Feet, you are fat and hard to reach right now.  I admit that I have never really been fond of you, but I certainly appreciate the places you have taken me and the fact that you are so wide that I have the best balance in my yoga class!

You are not perfect Body, but neither am I!  Thank you for carrying me through this life.

Love Sara
(below is a photo of me a few weeks ago at 29 weeks pregnant)

What would you say to your body today?  How has your attitude and appreciation changed since having children?

 

 

 

Finding the right crowd…

Tuesday, November 29th, 2011

As I prepare for the birth of my first child, I am realizing how important it is to be surrounded by like-minded, supportive people (which seems obvious, but it really just occurred to me on a profound level!). I have read lots of books, scoured the internet for information, and joined pregnancy newsletters. I have developed ideas and beliefs about birth that I didn’t have pre-pregnancy.

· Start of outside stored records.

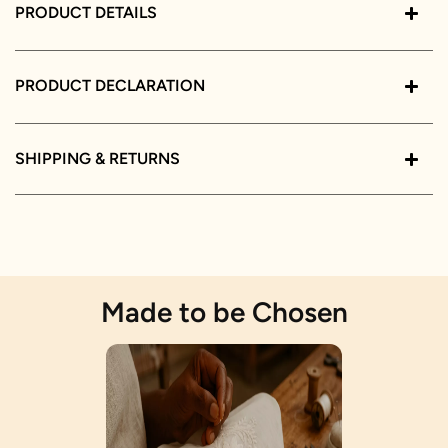
PRODUCT DETAILS
PRODUCT DECLARATION
SHIPPING & RETURNS
Made to be Chosen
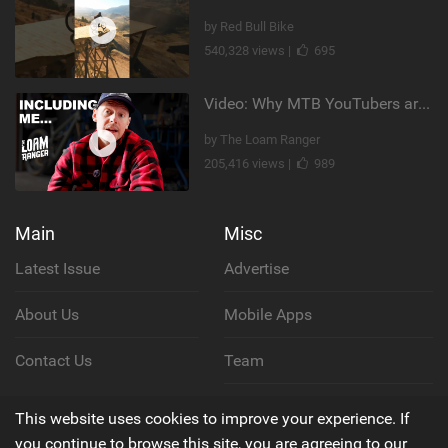
by Red Bull Bike
540,328 views |
695
Video: Why MTB YouTubers are Disappearing...
by The Loam Ranger
205,416 views |
989
Main
Misc
Latest Issue
Advertise
About Us
Mobile Apps
Contact Us
Team
Cookie Policy
This website uses cookies to improve your experience. If
you continue to browse this site, you are agreeing to our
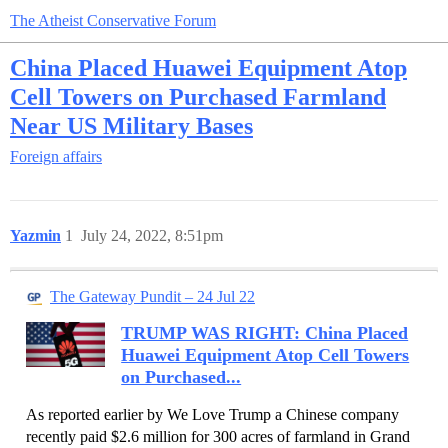
The Atheist Conservative Forum
China Placed Huawei Equipment Atop
Cell Towers on Purchased Farmland
Near US Military Bases
Foreign affairs
Yazmin
1
July 24, 2022, 8:51pm
The Gateway Pundit – 24 Jul 22
TRUMP WAS RIGHT: China Placed
Huawei Equipment Atop Cell Towers
on Purchased...
As reported earlier by We Love Trump a Chinese company
recently paid $2.6 million for 300 acres of farmland in Grand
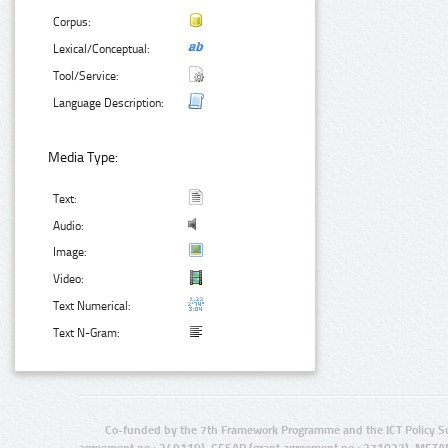
Corpus:
Lexical/Conceptual:
Tool/Service:
Language Description:
Media Type:
Text:
Audio:
Image:
Video:
Text Numerical:
Text N-Gram:
Co-funded by the 7th Framework Programme and the ICT Policy S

I want to be so involved and pro-active in the delivery and birth process, so I am seeking out as much information as I can. This weekend, my husband and I went to childbirth preparation class at a yoga studio that I found online. Here is where the obvious statement of my first sentence hit me profoundly. This class was perfect for me! I practice yoga (not quite as regularly as I’d like…) and am a big believer in the mind-body connection it encourages. The instructor spoke about relaxation, breathing, movement and touch. Connecting these ideas to giving birth makes so much sense to me. I loved every minute it of it. To top off the experience, at the end of the workshop our instructor promptly tandem breastfed her 15 month old twins. Amazing!

I have just arrived in a new city. I am lucky to know quite a few people already, but I don’t know any pregnant or new moms. I don’t know anyone who desires the same kind of birth I do and I don’t know anyone currently breastfeeding.  To achieve my birth and breastfeeding goals, I see many a mom’s groups and la leche league meetings in my future! I need some mom friends…

Where did you find a group of supportive, like-minded women?  Did they help shape your perspective of parenting?

Sugar, sugar!

Tuesday, October 25th, 2011

At least five people have asked me if I’m craving pickles and ice cream now that I am pregnant.  Until now I have said “nope, no cravings”.  While I have definitely noticed a heightened sense of smell and taste, nothing has really turned me off or on.  I have always had a sweet tooth.  Long before pregnancy and long after the age of seven, a candy store has been a favourite place of mine.  I’ll take almost anything, chocolate, cake, etc, but my favourite things are often brightly colored and of the gummy persuasion.

So when I got pregnant, I didn’t think much of my sweet tooth craving.  But in the last few weeks, (in the middle of my second trimester, when they say things normalize…) this hankering for refined sugar has hit a new level.  Every time I go to a convenience store, drug store, or grocery store I have a battle with my will power.  Most of the time my will power wins (I swear!)!  I think of how absolutely useless it is to eat the junk and try to list all the bad things about it (tooth decay, etc).  I’m pretty impressed with myself.  About once a week though, I grab those gummy bears (or sour kids or skittles or fruit slices or swedish fish, you get the idea) and eat them one at a time as if each is the finest morsel on earth.  The ironic thing is that I usually get a headache or general feeling of awfulness after I’ve eaten them and still the next time I pass them on the way to the cashier I feel the pull!

I don’t think there is anything wrong with giving into cravings.  Pregnancy throws hormones, aches, emotions, and sensations at us that require a little extra comfort sometimes.  I do, however, think making an effort to keep a balanced diet is worth a little bit of a battle with our will power.  I have something sweet everyday, but it’s only once a week that it’s truly junk food.  Yogurt and frozen blueberries, honey nut cheerios, chocolate granola bar, I don’t consider them bad!

Did you have pregnancy cravings?  Did junk food play mind games on you, too?!